The fungus (Bd) that sickens and kills many amphibians has proven to be a devastating invasive species. Its expansion is explained by globalization and the trade in wild species that has allowed the pathogen to reach new areas. Originally from Asia, today it is detected practically everywhere. There is no corner of the world where it is not present, it has managed to penetrate even relatively remote regions and with hardly any human transit. The fungus has particularly affected species in the tropical regions of America, where one third of the 8,000 known species of amphibians are concentrated. The tropical region of the Andes and the forests of Central America have been the most affected, while the Eurasian species are adapted to the fungus and have greater resistance to its infections.
What does all this have to do with mosquitoes, you may be wondering. Everything. It has always been known that frogs and toads feed on small insects, especially those linked to aquatic environments where amphibians also carry out part of their activity. So what are the consequences of reducing amphibian populations? The easy thing is to think that less frogs more mosquitoes. It seems logical, but in ecology, the relationships are rarely direct. Food webs are just that: webs. Complex systems with many interactions, where it is difficult to establish the effects of a single element. Even more so to predict what the effects will be. However, the decline of amphibians has been shown to directly affect human health.

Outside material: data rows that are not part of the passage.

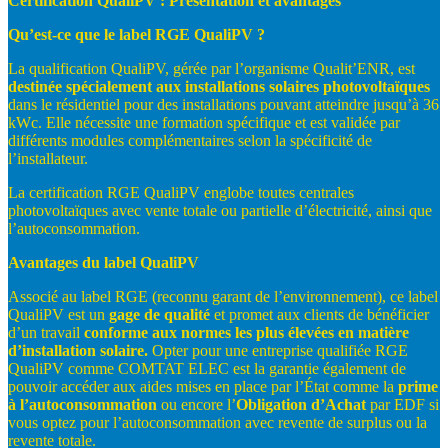
Certification
QualiPV
:
Présentation et
avantages
Qu’est-
ce
que
le
label
RGE
QualiPV
?
La qualification QualiPV, gérée par l’organisme Qualit’ENR, est
destinée
spécialement
aux installations
solaires
photovoltaïques
dans le résidentiel pour des installations pouvant atteindre jusqu’à 36
kWc. Elle nécessite une formation spécifique et est validée par
différents modules complémentaires selon la spécificité de
l’installateur.
La certification RGE QualiPV englobe toutes centrales
photovoltaïques avec vente totale ou partielle d’électricité, ainsi que
l’autoconsommation.
Avantages
du
label
QualiPV
Associé au label RGE (reconnu garant de l’environnement), ce label
QualiPV est un
gage
de
qualité
et promet aux clients de bénéficier
d’un travail
conforme
aux
normes
les
plus
élevées
en
matière
d’installation
solaire.
Opter pour une entreprise qualifiée RGE
QualiPV comme COMTAT ELEC est la garantie également de
pouvoir accéder aux aides mises en place par l’État comme la
prime
à
l’autoconsommation
ou encore l’
Obligation
d’Achat
par EDF si
vous optez pour l’autoconsommation avec revente de surplus ou la
revente totale.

Amphibian decline has exacerbated malaria outbreaks
Chytrid fungal disease traveled to Costa Rica and Panama in the early 1980s. Throughout the 1980s and 1990s many species collapsed in both regions, a period that was followed by a considerable increase in malaria cases. By analyzing the data series of malaria cases and the dynamics of amphibian populations, the researchers found that the significant increase in malaria cases began to occur between five and six years after amphibian deaths were documented.
In 1980 the two countries had no more than 1,000 cases of malaria. In the mid-1990s, Costa Rica registered 7,000 cases. Panama reached 5,000 in the mid-2000s. Later, malaria cases fell again, due to the management and control actions that were carried out in the face of the increase in cases. The study, which is still pending review, shows how the loss of biodiversity can directly affect human health. In the end it seems that the expected chain reaction is fulfilled: fewer frogs give rise to more mosquitoes and these to more cases of malaria.